• [Request]
Answer these questions using the post below about conversation on Facebook.
(a) What drinks does the post say people would be having when they stumbled onto an interesting subject?
(b) What reply does the writer say all interesting and obscure questions now seem to get?
(c) Which historical figure is named in the question that came up in a post to Facebook?

• [Selected text]
[Start]

Kamis, 03 Desember 2009

Re-creating a lost art on Facebook

A long time ago, not quite so far back as Plato's time, but before Google, there was a particular kind of conversation that intelligent people would enter into. They would be sitting around drinking coffee or beer, at a party or at work, and stumble onto some interesting subject. Someone would ask a question and no one would know the answer. Since the people involved were intelligent and well-informed, they would attempt usually in a good-natured way, to figure it out.

I have been half jokingly saying for months now that this kind of conversation is obsolete. The answer to all of these interesting and obscure questions seems to be "look it up!" ( Meaning on the Internet, probably using Google.) At least for people temporarily isolated from the net, an art was dead or maybe just dying.

I discovered over the last week that I was too pessimistic. Subject of some significance came up in a post to Facebook: have the Afghans beaten every army of invasion which ever tried to take the country? Including Alexander the Great?

[End]

• [Provided data]

[Start]

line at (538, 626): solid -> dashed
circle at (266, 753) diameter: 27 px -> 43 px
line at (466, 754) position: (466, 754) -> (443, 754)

[End]

• [Answer in full]
(a) Coffee or beer.
(b) "Look it up!"
(c) Alexander the Great.